[ПРЕДЛОЖЕННЫЙ ТЕКСТ]

■ ■ ■ ■ ■

Разрывов вокруг становилось все больше. Стреляла не только вражеская артиллерия, но и танки, стоявшие на гребне высотки. Они били по опушке леса, где находились позиции двух батарей нашего противотанкового дивизиона, полковая батарея и подошедшая лесом рота 79-го отдельного разведывательного батальона. Там же окапывались отступившие подразделения стрелкового полка.

Навстречу танкам снова полетели бронебойные снаряды. Воздух гудел от выстрелов и разрывов. Над деревней Завинье поднялись к небу клубы дыма, взметнулись языки пламени. Немцы били по деревне зажигательными снарядами.

Четыре танка БТ-7 из разведывательного батальона устремились к вражеским машинам. Четыре — против десяти! На башнях наших танков были написаны мелом слова: «За Родину! Смерть гадам!»

■ ■ ■ ■ ■

[НАБОР ДАННЫХ]
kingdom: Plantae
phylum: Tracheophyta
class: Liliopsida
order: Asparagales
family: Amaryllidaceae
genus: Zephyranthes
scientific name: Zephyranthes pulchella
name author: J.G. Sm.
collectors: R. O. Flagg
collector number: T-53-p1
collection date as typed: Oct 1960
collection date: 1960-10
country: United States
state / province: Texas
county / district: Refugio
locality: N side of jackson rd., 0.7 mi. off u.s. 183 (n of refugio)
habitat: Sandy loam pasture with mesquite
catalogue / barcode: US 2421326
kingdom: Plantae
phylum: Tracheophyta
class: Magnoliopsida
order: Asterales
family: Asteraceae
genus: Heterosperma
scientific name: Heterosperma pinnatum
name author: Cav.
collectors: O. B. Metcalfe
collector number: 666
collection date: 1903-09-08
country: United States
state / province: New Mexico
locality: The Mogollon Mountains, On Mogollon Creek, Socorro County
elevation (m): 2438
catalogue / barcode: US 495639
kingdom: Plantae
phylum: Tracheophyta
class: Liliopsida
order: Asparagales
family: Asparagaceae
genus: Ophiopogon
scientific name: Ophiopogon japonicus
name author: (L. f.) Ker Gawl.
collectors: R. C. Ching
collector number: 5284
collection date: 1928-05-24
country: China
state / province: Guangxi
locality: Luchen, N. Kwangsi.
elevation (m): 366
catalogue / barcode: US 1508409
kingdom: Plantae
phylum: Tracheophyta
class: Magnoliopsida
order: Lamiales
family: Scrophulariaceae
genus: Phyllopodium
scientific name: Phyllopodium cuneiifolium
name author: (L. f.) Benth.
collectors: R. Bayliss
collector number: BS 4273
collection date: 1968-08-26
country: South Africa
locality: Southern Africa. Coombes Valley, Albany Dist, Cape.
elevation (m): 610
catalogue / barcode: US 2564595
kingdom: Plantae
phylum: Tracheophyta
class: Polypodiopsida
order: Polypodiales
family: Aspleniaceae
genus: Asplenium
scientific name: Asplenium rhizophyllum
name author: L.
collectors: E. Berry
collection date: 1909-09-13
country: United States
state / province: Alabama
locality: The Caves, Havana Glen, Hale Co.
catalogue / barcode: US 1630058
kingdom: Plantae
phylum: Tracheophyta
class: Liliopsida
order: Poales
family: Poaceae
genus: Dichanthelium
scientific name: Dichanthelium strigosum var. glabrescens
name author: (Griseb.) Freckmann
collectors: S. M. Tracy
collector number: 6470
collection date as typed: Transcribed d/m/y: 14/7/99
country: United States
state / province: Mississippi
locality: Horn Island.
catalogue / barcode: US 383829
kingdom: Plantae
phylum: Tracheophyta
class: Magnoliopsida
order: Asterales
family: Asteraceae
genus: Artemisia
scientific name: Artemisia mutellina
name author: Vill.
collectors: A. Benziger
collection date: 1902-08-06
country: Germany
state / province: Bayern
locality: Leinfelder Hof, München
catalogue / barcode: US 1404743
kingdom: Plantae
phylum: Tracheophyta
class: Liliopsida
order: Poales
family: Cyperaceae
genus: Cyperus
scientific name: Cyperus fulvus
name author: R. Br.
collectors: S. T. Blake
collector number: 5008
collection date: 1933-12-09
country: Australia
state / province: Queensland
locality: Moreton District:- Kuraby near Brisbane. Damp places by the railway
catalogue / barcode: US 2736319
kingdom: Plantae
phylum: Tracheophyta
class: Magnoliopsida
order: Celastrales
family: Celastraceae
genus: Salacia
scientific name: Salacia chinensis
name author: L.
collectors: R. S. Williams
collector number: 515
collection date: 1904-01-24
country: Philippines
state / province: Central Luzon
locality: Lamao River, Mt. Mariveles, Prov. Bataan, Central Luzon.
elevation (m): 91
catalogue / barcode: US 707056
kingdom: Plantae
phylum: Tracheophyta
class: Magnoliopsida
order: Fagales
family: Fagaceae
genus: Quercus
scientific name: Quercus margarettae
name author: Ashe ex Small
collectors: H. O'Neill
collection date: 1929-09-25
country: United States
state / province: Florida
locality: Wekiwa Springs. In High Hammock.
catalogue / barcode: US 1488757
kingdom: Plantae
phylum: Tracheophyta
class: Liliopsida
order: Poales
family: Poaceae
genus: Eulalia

■ ■ ■ ■ ■

[ЗАДАНИЯ]
A - Воспроизведите дословно фрагмент отрывка о танковом бое от слов «Навстречу танкам снова» до слов «деревне зажигательными снарядами.».
B - Верните все строки перечня, в которых есть слово «collectors».

[РАЗОБРАННЫЕ ЗАДАНИЯ]
A -
Навстречу танкам снова полетели бронебойные снаряды. Воздух гудел от выстрелов и разрывов. Над деревней Завинье поднялись к небу клубы дыма, взметнулись языки пламени. Немцы били по деревне зажигательными снарядами.

B -
collectors: R. O. Flagg
collectors: O. B. Metcalfe
collectors: R. C. Ching
collectors: R. Bayliss
collectors: E. Berry
collectors: S. M. Tracy
collectors: A. Benziger
collectors: S. T. Blake
collectors: R. S. Williams
collectors: H. O'Neill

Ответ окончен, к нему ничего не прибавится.